Consigne -> Dans l'extrait de page, réécrivez sous forme de liste le paragraphe qui commence par « Cette fois-ci, il ne s’agit pas de béton », en conservant ses faits principaux.

-------- Extrait de page --------

Février 2012 : un électricien découvre des pièces défectueuses

Cette fois-ci, il ne s’agit pas de béton, mais de pièces industrielles en non-conformité qui composent le pont roulant circulaire. C’est lui qui doit servir à placer et sortir le combustible nucléaire de la cuve. Au total, 45 consoles, des boîtes métalliques qui doivent soutenir ce pont roulant, présentent des défauts de soudure. Chacune est haute comme un homme et pèse près de cinq tonnes.
Alors que ces consoles ont été posées à la fin 2011, ce n’est que le 20 février 2012 que le problème est détecté par un électricien lors d’une inspection.

source : https://www.lesechos.fr/2012/03/nouvel-arret-partiel-des-travaux-sur-lepr-de-flamanville-352616

Février 2015 : de multiples défaillances aux conséquences graves sur les soupapes de sûreté

Un rapport confidentiel de l’IRSN, que Médiapart avait pu se procurer, avertit sur « de multiples modes de défaillances aux conséquences graves » sur les soupapes de sûreté, équipements servant à dépressuriser le réacteur.

-------- Données --------

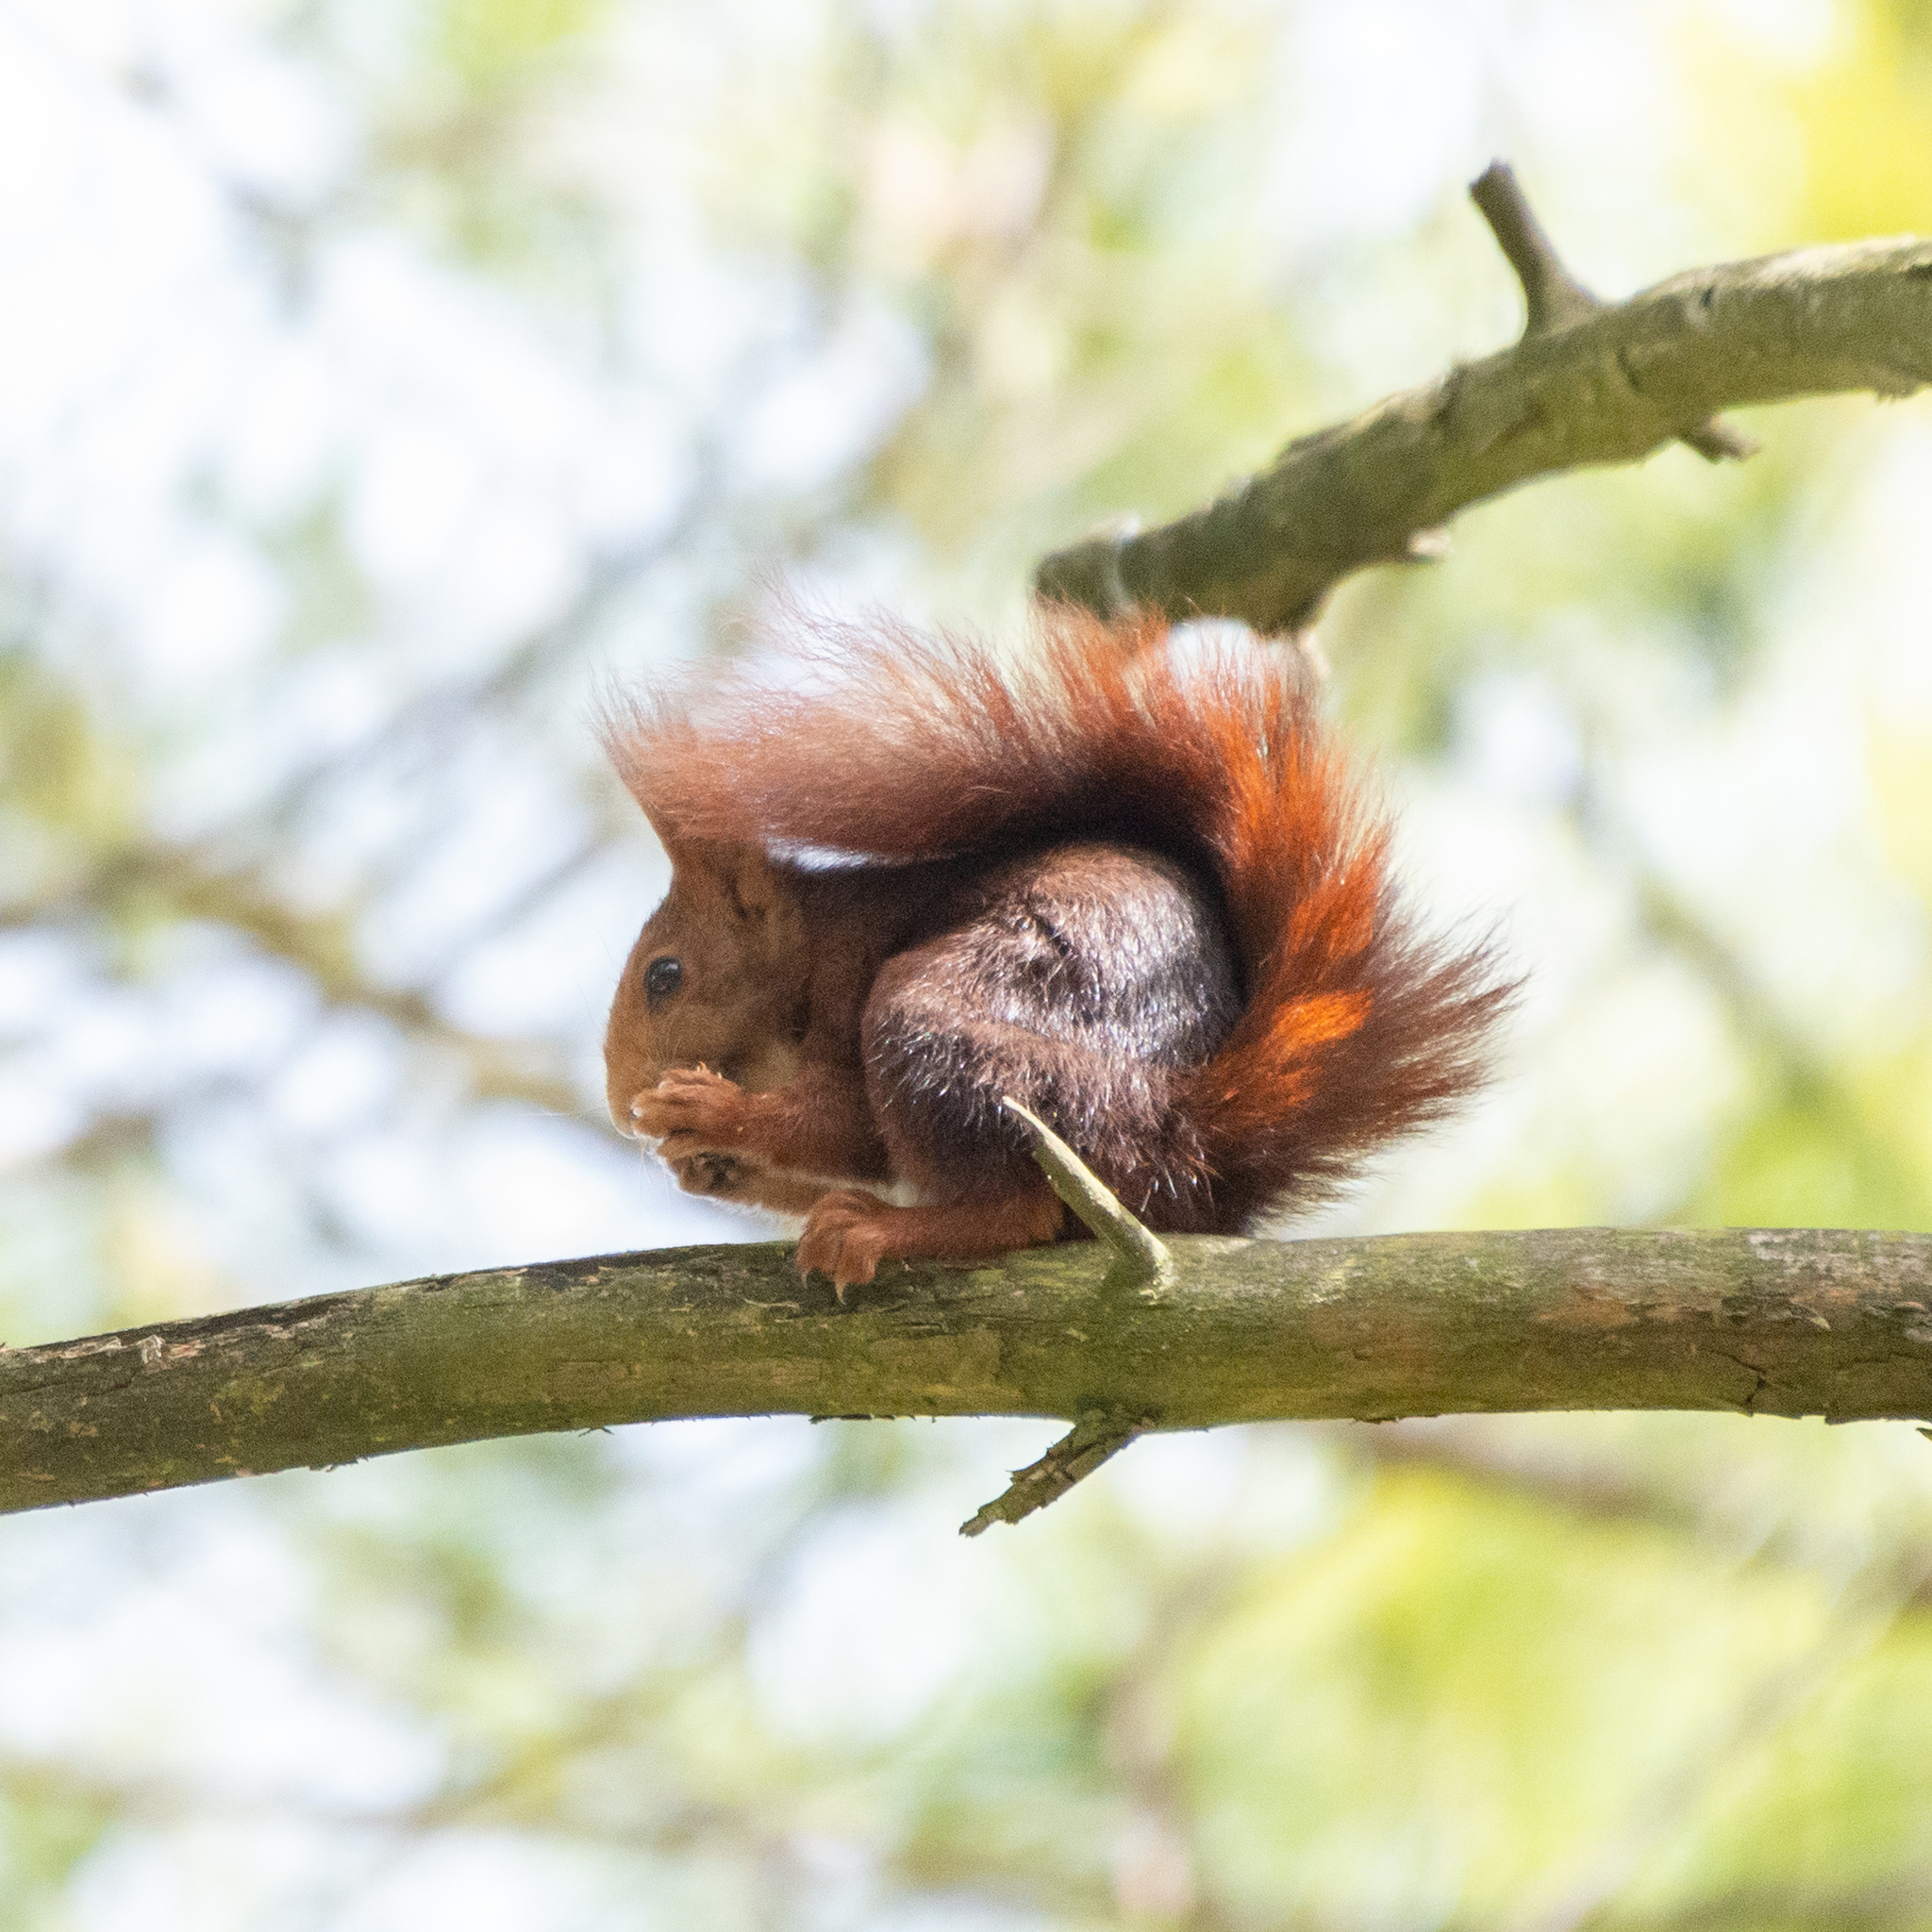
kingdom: Animalia
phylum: Chordata
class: Mammalia
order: Rodentia
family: Sciuridae
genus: Sciurus
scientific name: Sciurus vulgaris
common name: Eurasian red squirrel
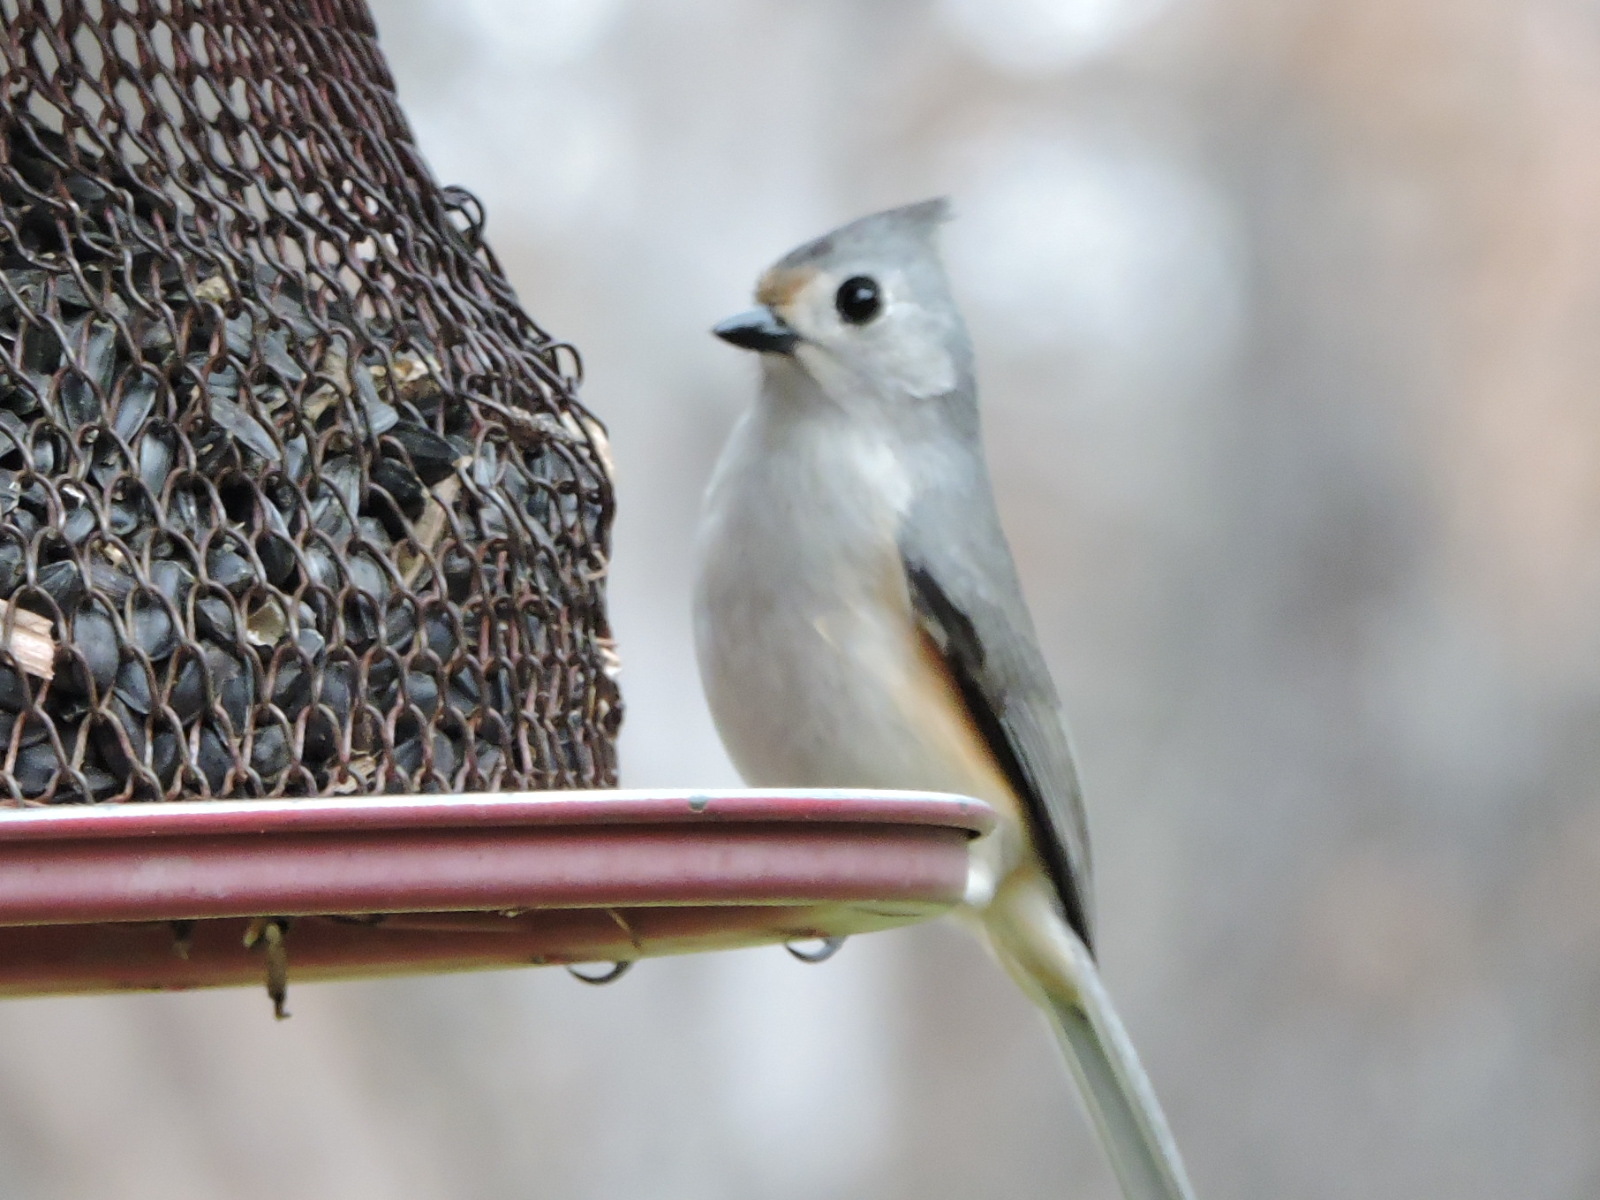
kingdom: Animalia
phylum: Chordata
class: Aves
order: Passeriformes
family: Paridae
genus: Baeolophus
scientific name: Baeolophus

--------

Réponse ->
- Nature du problème : des pièces industrielles non conformes du pont roulant circulaire, et non du béton.
- Rôle du pont roulant : placer le combustible nucléaire dans la cuve et l'en sortir.
- Défaut constaté : des soudures défectueuses sur 45 consoles, des boîtes métalliques qui doivent soutenir le pont roulant.
- Caractéristiques des consoles : chacune a la hauteur d'un homme et pèse près de cinq tonnes.